# Work order
Render the lines below as a JSON list of strings with one string per line, omitting blank lines and leaving out the pictures.

# Input for this task
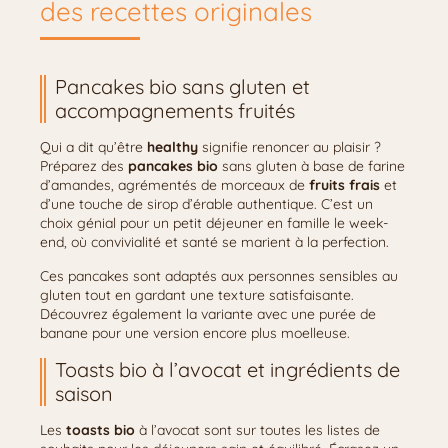
des recettes originales
Pancakes bio sans gluten et
accompagnements fruités
Qui a dit qu’être
healthy
signifie renoncer au plaisir ?
Préparez des
pancakes bio
sans gluten à base de farine
d’amandes, agrémentés de morceaux de
fruits frais
et
d’une touche de sirop d’érable authentique. C’est un
choix génial pour un petit déjeuner en famille le week-
end, où convivialité et santé se marient à la perfection.
Ces pancakes sont adaptés aux personnes sensibles au
gluten tout en gardant une texture satisfaisante.
Découvrez également la variante avec une purée de
banane pour une version encore plus moelleuse.
Toasts bio à l’avocat et ingrédients de
saison
Les
toasts bio
à l’avocat sont sur toutes les listes de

# Expected output
[
  "des recettes originales",
  "Pancakes bio sans gluten et",
  "accompagnements fruités",
  "Qui a dit qu’être",
  "healthy",
  "signifie renoncer au plaisir ?",
  "Préparez des",
  "pancakes bio",
  "sans gluten à base de farine",
  "d’amandes, agrémentés de morceaux de",
  "fruits frais",
  "et",
  "d’une touche de sirop d’érable authentique. C’est un",
  "choix génial pour un petit déjeuner en famille le week-",
  "end, où convivialité et santé se marient à la perfection.",
  "Ces pancakes sont adaptés aux personnes sensibles au",
  "gluten tout en gardant une texture satisfaisante.",
  "Découvrez également la variante avec une purée de",
  "banane pour une version encore plus moelleuse.",
  "Toasts bio à l’avocat et ingrédients de",
  "saison",
  "Les",
  "toasts bio",
  "à l’avocat sont sur toutes les listes de"
]